What Types of Injuries Are Packing Canada’s ERs?

ER Waiting Room

With ERs in cities across the country facing unacceptably high wait times, we were curious what sorts of visits are causing all of the congestion in these critical facilities. Is the rise in concussions and brain injuries among children to blame for the overcrowding, or are simple cuts and scratches unnecessarily packing ERs with many folks who could otherwise be treated at home?

We turned to the Canadian Institute for Health Information, which classifies injury and trauma ER visits (though not visits for infectious ailments like the flu) to emergency rooms across the country, to help us understand. As we’ve noted in past studies on the state of healthcare in Canada, data collection in this country is extremely uneven, and typically missing for vast swaths of the population, including entire regions and even provinces. There was no difference this time around. Fortunately, the country’s most populous province, Ontario, maintains excellent data reporting for injury and trauma visits across its entire network of emergency rooms, so we focus here exclusively on Ontario’s statistics.

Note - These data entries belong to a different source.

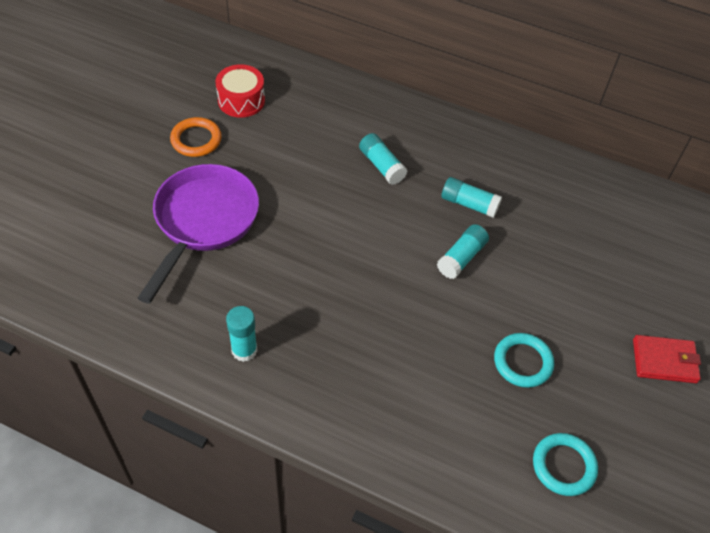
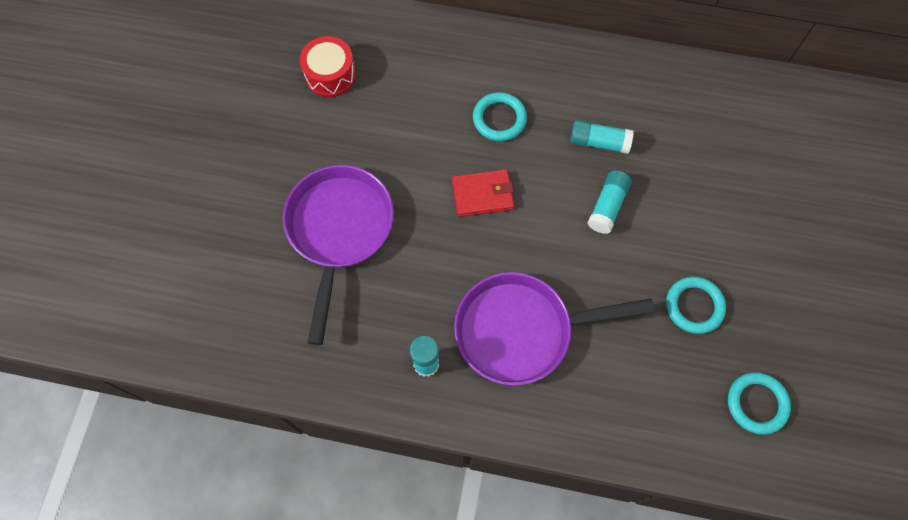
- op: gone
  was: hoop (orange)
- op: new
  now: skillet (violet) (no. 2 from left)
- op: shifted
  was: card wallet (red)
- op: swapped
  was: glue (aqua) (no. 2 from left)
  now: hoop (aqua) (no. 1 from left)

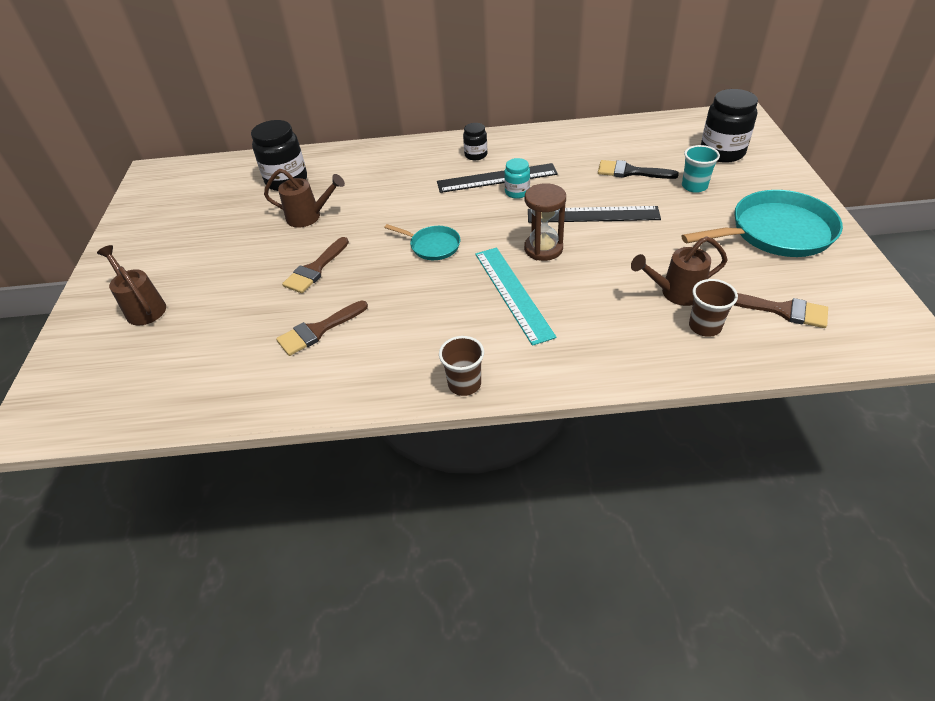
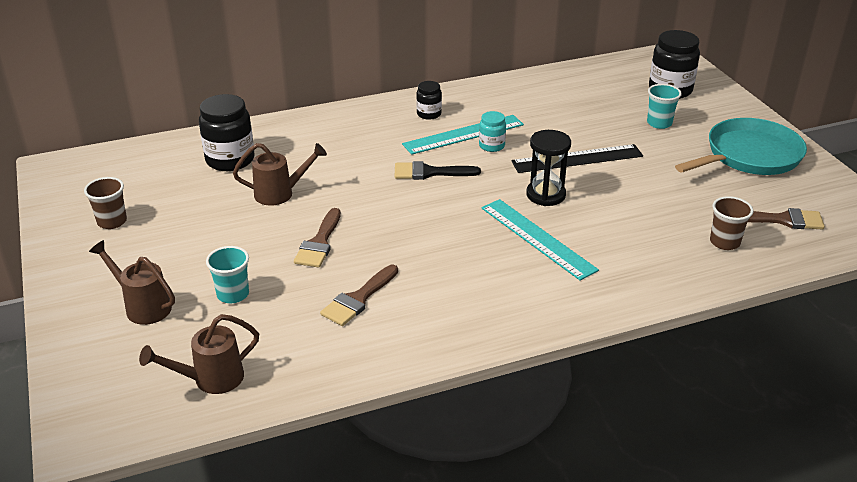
- op: gone
  was: skillet (aqua) (no. 1 from left)
- op: new
  now: beaker (aqua) (no. 1 from left)
- op: shifted
  was: beaker (russet) (no. 1 from left)
- op: shifted
  was: paintbrush (ebony)
- op: shifted
  was: watering pot (russet) (no. 3 from left in the first image)
  now: watering pot (russet) (no. 2 from left)
- op: repainted
  was: ruler (ebony) (no. 1 from left)
  now: ruler (aqua) (no. 1 from left)
- op: repainted
  was: hourglass (russet)
  now: hourglass (ebony)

The Most Common Trauma and Injury ER Visits - Ontario

Perhaps unsurprisingly, falls comprise the largest single cause of injury and trauma ER visits across Ontario hospitals (over 200,000 in a year). This broad category includes injuries due to falls suffered on the ice and snow, on the playground, or from beds, chairs and other areas of the home.

The second largest category, comprising another 200,000 annual ER visits in Ontario, involves injuries due to being struck by objects — typically in the context of sports activities or contact with broken glass and other household accidents — or being struck by people — again, typically in the context of sports activities. Finally, another large chunk of visits (116,000) comes from overexertion, which includes injuries due to heavy lifting or other strenuous physical activity.

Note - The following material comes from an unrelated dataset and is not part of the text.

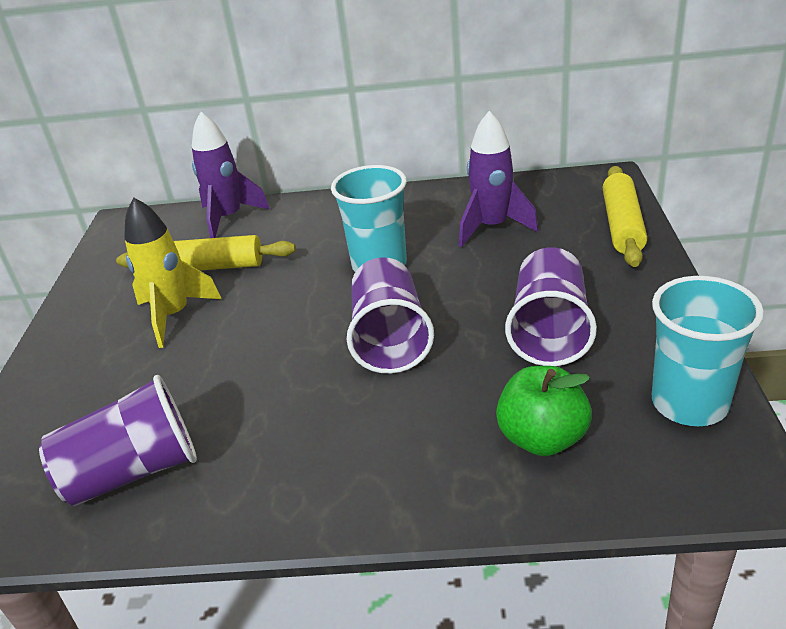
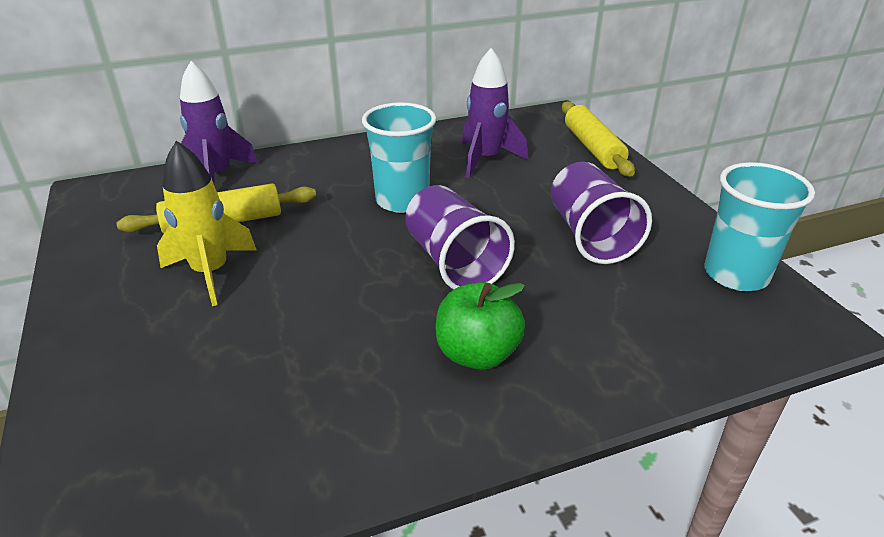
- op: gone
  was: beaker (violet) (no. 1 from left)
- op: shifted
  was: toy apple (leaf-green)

While such injuries can indeed be serious, hospital admission rates due to these largest categories are relatively modest, at well under 10%. Several other types of visits, which each contributed only a few hundred ER visits in Ontario, resulted in much more serious rates of admission: suffocation (44%), injuries to motorcycle passengers (26%), drowning (20%) and injuries to motorcycle drivers (18%).

Finally, a few particularly notable categories also stand out. Injuries resulting from legal intervention resulted in over 700 annual visits to Ontario ERs; these are injuries inflicted by police or other law enforcement in the course of arrests, maintaining order or other legal actions.

Another 485 annual visits were due to the unintentional discharge of firearms, 15% of which were serious enough to warrant hospital admission.


The CIHI data includes only ER visits classified as being an injury or trauma in this analysis, covering the time period April 1 2013 through March 31 2014. While the CIHI does collect some data for several provinces, only the data for Alberta and Ontario include all emergency facilities within those provinces; for simplicity, we’ve chosen to present data only for Ontario. We note that there is no reason a priori to suggest that the trends across the entire country should be meaningfully different than those in Ontario. This document provides details on the classification definitions used by the CIHI.